Data to process:
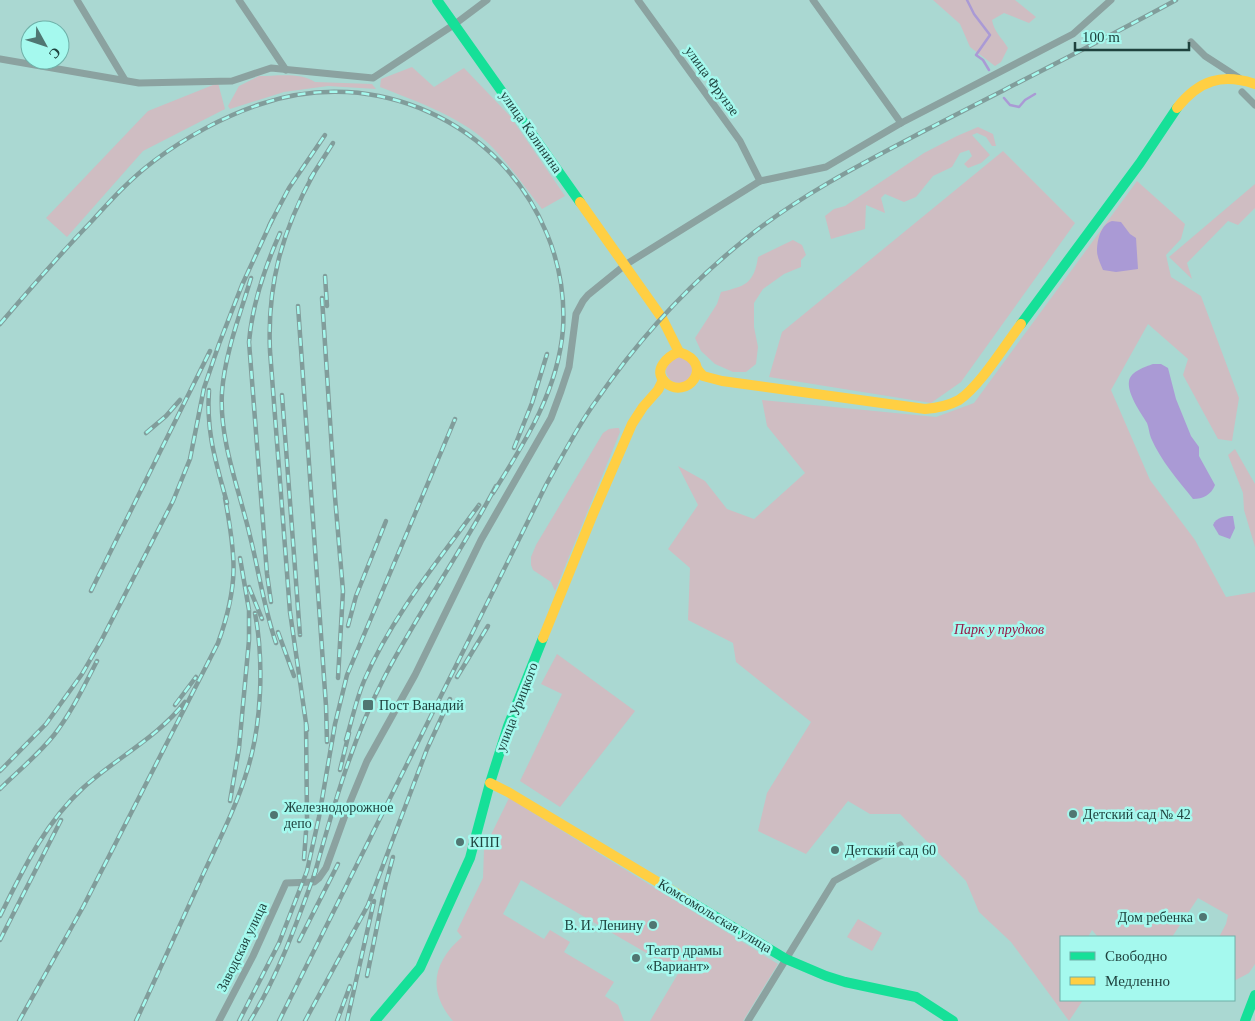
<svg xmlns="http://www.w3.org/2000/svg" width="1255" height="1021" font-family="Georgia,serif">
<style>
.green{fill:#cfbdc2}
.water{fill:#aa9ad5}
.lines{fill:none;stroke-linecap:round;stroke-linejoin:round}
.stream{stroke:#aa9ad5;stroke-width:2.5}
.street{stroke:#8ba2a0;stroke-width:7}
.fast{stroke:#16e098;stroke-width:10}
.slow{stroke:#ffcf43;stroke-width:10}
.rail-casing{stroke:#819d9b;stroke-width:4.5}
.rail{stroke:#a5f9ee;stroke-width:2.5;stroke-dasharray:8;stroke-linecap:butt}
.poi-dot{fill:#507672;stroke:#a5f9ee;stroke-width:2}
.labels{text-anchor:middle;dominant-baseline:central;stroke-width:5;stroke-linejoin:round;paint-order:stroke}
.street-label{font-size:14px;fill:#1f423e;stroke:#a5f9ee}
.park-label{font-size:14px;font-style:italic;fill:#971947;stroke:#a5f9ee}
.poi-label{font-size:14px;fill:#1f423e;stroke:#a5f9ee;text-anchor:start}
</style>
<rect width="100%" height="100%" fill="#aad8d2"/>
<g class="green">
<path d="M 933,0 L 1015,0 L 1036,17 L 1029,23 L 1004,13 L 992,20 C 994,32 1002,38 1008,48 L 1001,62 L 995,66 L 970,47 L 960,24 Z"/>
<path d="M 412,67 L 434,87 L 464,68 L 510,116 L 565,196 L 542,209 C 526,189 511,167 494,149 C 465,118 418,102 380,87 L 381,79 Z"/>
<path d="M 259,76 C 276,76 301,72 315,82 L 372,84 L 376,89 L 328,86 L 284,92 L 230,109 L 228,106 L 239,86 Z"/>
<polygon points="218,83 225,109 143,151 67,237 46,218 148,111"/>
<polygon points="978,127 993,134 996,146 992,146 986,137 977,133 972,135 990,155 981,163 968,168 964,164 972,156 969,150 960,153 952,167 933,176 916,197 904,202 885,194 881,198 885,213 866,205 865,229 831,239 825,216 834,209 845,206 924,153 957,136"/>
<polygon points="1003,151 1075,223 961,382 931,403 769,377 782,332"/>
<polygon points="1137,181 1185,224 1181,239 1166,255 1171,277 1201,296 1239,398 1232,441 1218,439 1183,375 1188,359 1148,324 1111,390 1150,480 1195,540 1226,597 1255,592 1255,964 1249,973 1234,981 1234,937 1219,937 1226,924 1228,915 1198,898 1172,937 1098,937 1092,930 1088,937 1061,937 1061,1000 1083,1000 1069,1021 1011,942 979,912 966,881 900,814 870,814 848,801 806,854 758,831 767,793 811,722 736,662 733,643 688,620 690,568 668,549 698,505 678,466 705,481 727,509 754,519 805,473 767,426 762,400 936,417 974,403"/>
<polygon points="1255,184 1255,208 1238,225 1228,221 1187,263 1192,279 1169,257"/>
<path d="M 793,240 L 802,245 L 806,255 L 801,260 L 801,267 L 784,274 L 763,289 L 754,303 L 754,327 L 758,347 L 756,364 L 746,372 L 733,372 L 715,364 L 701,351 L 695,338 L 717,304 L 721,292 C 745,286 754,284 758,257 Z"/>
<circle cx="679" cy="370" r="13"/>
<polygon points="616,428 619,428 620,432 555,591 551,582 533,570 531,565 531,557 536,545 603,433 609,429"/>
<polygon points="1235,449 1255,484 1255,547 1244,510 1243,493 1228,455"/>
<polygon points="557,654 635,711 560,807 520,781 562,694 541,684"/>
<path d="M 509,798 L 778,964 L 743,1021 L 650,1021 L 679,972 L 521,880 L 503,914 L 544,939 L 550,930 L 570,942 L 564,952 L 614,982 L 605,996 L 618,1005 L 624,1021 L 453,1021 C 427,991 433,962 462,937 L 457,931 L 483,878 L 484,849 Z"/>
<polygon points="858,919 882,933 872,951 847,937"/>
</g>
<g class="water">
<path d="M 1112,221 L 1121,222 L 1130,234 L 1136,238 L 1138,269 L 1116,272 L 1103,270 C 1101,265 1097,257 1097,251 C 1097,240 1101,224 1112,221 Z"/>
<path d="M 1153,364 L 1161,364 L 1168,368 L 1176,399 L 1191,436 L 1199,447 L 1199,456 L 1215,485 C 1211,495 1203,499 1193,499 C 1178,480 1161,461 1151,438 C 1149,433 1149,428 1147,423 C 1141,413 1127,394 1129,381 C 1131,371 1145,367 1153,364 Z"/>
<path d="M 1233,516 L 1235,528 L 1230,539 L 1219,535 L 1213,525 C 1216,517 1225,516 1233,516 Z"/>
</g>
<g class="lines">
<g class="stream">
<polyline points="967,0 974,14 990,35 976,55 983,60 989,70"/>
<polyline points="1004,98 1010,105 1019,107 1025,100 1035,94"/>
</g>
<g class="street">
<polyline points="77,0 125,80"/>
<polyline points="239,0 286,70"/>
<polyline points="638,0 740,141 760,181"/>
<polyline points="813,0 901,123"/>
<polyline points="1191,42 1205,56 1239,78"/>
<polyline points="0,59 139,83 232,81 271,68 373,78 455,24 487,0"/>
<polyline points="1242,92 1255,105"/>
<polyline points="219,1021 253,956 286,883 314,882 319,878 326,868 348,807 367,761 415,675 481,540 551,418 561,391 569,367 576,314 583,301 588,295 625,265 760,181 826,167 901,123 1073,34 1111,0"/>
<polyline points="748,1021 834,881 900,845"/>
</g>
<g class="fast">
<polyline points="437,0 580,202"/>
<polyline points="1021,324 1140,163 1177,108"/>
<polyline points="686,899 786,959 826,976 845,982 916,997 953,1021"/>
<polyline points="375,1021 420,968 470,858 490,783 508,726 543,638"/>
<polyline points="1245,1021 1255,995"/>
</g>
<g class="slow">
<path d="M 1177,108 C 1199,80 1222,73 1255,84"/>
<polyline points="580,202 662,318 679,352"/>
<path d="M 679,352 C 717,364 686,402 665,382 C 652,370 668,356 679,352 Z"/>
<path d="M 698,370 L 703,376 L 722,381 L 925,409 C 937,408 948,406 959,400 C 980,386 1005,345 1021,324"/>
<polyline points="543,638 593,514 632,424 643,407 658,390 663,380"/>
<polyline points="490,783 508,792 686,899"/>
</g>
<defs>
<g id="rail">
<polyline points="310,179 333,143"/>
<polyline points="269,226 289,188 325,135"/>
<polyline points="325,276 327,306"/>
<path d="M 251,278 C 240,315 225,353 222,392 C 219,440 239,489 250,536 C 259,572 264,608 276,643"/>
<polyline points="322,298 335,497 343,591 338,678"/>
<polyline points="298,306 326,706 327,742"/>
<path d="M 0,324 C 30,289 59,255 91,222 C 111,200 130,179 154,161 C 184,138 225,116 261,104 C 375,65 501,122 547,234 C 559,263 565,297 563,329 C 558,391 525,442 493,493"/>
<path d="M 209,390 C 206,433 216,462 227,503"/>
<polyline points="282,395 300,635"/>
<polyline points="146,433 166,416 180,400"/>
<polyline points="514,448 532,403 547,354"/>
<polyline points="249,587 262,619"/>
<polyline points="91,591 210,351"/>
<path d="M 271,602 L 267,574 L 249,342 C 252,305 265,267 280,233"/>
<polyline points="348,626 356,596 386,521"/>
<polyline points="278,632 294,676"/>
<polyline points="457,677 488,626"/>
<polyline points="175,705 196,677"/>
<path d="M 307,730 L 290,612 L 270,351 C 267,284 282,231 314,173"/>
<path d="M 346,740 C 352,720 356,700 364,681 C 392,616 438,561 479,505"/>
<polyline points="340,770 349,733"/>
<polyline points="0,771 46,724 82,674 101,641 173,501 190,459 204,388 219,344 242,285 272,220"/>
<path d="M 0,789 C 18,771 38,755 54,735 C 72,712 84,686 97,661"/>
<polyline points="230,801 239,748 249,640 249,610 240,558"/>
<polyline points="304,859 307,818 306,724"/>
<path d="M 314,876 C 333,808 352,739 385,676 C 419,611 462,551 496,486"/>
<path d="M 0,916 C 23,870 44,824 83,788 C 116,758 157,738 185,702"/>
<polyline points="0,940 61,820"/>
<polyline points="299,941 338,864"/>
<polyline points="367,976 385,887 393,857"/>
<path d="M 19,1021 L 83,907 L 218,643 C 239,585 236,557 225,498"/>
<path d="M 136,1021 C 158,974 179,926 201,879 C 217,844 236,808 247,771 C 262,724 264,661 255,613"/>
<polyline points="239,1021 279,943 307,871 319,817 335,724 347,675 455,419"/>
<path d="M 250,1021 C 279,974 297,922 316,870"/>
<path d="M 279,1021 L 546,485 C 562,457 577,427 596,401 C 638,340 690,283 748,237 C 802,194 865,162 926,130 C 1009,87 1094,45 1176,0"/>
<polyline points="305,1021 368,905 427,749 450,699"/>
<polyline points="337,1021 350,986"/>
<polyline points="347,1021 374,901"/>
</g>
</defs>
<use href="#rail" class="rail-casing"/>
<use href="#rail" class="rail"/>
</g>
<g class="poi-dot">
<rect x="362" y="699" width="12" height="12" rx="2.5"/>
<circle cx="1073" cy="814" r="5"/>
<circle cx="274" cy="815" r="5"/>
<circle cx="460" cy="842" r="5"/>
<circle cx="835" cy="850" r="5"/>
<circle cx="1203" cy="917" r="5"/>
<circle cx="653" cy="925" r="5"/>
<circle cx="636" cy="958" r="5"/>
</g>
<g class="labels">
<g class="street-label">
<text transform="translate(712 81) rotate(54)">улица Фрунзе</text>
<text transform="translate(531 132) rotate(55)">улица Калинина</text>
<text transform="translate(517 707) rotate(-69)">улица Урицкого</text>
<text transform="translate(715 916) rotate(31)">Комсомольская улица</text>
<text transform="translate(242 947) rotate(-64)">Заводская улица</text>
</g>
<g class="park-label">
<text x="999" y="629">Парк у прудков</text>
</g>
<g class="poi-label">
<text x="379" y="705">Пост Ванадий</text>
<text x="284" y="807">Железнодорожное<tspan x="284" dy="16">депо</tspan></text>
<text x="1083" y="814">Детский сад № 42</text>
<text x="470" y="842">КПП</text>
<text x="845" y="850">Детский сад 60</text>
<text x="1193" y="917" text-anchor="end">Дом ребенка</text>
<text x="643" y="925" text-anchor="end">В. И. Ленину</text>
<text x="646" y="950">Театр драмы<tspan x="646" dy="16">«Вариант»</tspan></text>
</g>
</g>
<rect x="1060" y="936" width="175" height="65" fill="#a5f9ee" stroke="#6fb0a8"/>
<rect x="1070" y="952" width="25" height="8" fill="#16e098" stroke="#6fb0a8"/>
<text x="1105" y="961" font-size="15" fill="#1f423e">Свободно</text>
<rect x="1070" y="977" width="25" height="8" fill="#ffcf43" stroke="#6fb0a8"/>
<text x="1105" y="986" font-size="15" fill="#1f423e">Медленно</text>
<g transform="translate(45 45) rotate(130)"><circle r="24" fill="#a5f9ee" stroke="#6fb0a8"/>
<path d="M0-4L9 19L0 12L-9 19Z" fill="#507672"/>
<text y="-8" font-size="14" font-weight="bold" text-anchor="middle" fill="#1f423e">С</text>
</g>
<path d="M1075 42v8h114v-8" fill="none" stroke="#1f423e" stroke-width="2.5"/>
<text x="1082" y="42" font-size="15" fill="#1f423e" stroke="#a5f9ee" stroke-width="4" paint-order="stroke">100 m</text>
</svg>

---

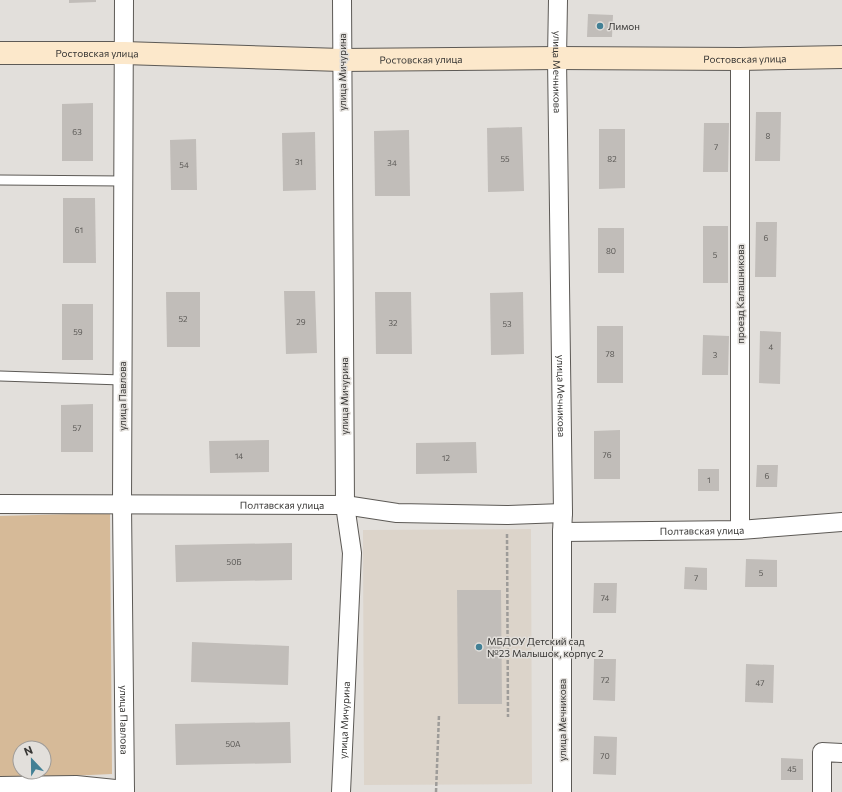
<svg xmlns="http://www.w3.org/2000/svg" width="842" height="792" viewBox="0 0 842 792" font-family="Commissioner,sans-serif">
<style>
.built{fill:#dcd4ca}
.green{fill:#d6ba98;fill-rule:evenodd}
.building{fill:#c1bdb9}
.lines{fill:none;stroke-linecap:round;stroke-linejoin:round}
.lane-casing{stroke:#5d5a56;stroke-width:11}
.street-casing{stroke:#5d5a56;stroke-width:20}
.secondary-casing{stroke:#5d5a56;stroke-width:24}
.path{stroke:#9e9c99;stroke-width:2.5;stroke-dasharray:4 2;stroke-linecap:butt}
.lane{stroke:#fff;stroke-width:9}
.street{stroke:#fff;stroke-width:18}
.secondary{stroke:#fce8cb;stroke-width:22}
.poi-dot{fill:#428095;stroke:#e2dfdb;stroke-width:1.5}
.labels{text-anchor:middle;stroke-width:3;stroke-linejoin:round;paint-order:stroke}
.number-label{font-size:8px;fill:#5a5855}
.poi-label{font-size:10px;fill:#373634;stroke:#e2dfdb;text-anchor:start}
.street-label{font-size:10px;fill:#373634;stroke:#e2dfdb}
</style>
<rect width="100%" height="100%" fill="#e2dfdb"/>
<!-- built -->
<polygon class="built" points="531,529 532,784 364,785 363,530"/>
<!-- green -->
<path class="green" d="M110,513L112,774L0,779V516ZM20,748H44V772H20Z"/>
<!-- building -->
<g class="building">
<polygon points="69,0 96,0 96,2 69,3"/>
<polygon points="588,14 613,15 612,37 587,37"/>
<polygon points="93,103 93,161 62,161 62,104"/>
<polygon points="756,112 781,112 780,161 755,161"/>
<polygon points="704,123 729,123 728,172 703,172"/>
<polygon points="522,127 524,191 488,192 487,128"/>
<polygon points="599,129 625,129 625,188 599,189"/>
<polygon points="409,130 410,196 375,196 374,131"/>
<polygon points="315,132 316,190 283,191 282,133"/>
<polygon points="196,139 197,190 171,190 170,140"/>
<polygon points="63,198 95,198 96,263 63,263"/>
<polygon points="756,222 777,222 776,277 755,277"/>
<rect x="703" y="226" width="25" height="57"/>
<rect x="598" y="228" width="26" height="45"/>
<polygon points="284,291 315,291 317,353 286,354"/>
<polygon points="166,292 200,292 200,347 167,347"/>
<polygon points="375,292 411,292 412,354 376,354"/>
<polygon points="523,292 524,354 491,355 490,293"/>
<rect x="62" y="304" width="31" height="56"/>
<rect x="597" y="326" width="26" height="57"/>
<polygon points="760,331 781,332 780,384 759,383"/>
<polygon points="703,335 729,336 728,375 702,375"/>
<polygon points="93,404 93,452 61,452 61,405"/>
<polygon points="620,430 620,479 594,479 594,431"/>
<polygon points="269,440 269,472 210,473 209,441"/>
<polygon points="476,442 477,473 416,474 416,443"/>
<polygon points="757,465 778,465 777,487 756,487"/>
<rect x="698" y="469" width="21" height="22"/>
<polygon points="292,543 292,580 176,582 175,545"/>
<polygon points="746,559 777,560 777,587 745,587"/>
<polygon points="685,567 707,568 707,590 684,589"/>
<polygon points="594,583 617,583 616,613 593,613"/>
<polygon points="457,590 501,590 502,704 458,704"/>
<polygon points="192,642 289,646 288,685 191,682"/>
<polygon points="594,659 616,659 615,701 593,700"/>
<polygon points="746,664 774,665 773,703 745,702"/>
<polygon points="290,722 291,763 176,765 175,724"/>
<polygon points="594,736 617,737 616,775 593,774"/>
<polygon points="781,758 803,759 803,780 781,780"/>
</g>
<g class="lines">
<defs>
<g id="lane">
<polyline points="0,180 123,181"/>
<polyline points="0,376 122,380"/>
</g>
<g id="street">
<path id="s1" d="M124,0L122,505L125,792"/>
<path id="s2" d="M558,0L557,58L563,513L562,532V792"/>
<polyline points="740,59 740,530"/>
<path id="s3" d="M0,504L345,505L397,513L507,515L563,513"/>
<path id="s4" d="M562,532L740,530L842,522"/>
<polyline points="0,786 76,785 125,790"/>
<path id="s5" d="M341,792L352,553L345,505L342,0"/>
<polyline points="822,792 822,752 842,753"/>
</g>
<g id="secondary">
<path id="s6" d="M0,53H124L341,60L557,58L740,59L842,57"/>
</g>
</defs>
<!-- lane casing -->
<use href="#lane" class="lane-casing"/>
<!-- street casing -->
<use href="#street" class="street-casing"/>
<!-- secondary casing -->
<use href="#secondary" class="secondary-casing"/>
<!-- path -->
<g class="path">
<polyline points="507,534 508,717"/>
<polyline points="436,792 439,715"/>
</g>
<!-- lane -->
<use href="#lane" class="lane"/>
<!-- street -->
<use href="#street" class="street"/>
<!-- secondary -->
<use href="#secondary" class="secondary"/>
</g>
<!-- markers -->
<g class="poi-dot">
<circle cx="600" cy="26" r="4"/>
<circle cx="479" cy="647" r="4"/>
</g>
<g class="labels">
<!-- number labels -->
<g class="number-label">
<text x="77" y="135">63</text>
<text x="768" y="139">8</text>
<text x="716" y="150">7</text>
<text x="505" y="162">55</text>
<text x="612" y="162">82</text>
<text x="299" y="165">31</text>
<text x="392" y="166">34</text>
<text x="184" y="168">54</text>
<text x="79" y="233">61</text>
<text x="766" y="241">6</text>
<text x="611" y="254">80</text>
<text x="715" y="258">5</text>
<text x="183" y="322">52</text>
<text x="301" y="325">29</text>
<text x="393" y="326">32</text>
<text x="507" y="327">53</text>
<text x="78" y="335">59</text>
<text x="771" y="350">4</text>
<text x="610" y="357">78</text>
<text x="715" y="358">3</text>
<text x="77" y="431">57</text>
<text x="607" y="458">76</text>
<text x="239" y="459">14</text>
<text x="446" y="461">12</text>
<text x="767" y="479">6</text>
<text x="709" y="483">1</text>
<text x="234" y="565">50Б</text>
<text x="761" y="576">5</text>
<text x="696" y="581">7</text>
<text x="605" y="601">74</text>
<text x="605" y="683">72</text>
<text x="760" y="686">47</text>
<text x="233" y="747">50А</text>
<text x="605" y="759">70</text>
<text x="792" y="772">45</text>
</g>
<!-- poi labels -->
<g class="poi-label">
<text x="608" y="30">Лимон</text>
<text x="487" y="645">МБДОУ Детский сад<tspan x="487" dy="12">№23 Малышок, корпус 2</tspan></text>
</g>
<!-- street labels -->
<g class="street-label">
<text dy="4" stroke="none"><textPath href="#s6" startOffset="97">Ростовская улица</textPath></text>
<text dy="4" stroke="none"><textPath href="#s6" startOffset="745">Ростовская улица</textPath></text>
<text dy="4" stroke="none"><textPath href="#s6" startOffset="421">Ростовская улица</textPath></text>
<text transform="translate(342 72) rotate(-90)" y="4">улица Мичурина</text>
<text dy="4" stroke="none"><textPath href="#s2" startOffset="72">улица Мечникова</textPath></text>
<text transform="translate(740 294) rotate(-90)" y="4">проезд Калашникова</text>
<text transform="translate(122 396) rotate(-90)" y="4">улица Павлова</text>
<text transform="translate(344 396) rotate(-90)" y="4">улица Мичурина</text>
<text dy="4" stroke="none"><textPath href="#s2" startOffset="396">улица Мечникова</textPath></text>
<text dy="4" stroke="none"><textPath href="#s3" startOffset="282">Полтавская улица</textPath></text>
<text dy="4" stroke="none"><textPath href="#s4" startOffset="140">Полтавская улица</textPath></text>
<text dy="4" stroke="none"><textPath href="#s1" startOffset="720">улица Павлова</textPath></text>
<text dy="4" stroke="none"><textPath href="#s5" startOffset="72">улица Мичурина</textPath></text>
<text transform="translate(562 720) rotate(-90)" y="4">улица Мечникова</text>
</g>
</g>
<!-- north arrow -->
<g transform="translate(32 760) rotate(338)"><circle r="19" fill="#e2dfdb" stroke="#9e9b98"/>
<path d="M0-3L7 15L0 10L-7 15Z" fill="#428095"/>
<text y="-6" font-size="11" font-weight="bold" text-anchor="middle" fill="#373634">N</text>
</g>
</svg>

What needs to be done:
Find and copy each line of the listing above that holds the word "bold".

Response area:
<text y="-8" font-size="14" font-weight="bold" text-anchor="middle" fill="#1f423e">С</text>
<text y="-6" font-size="11" font-weight="bold" text-anchor="middle" fill="#373634">N</text>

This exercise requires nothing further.